Chart-based quiz items

-- Opening Marker --

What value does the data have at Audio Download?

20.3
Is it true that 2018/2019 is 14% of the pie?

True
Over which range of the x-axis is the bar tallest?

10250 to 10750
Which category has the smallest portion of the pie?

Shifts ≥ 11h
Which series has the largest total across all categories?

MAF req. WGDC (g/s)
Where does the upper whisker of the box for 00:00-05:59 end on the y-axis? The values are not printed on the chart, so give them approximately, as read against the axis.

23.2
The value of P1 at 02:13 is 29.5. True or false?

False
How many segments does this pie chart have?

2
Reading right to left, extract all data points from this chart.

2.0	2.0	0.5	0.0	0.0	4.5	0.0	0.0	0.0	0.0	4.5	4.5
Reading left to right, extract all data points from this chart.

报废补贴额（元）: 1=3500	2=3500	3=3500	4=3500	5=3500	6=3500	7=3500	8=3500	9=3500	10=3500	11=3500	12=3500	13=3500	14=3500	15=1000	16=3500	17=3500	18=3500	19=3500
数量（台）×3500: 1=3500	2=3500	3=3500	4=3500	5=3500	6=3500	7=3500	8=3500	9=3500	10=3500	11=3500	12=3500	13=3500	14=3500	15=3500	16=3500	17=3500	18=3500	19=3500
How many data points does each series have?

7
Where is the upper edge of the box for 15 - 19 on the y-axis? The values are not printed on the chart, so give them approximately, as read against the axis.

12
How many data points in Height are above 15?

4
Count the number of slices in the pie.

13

-- Closing Marker --

Rewrite all the items above, putting "donut" in place of every "pie" and changing nothing else.

• **Exercise response**:
What value does the data have at Audio Download?

20.3
Is it true that 2018/2019 is 14% of the donut?

True
Over which range of the x-axis is the bar tallest?

10250 to 10750
Which category has the smallest portion of the donut?

Shifts ≥ 11h
Which series has the largest total across all categories?

MAF req. WGDC (g/s)
Where does the upper whisker of the box for 00:00-05:59 end on the y-axis? The values are not printed on the chart, so give them approximately, as read against the axis.

23.2
The value of P1 at 02:13 is 29.5. True or false?

False
How many segments does this donut chart have?

2
Reading right to left, extract all data points from this chart.

2.0	2.0	0.5	0.0	0.0	4.5	0.0	0.0	0.0	0.0	4.5	4.5
Reading left to right, extract all data points from this chart.

报废补贴额（元）: 1=3500	2=3500	3=3500	4=3500	5=3500	6=3500	7=3500	8=3500	9=3500	10=3500	11=3500	12=3500	13=3500	14=3500	15=1000	16=3500	17=3500	18=3500	19=3500
数量（台）×3500: 1=3500	2=3500	3=3500	4=3500	5=3500	6=3500	7=3500	8=3500	9=3500	10=3500	11=3500	12=3500	13=3500	14=3500	15=3500	16=3500	17=3500	18=3500	19=3500
How many data points does each series have?

7
Where is the upper edge of the box for 15 - 19 on the y-axis? The values are not printed on the chart, so give them approximately, as read against the axis.

12
How many data points in Height are above 15?

4
Count the number of slices in the donut.

13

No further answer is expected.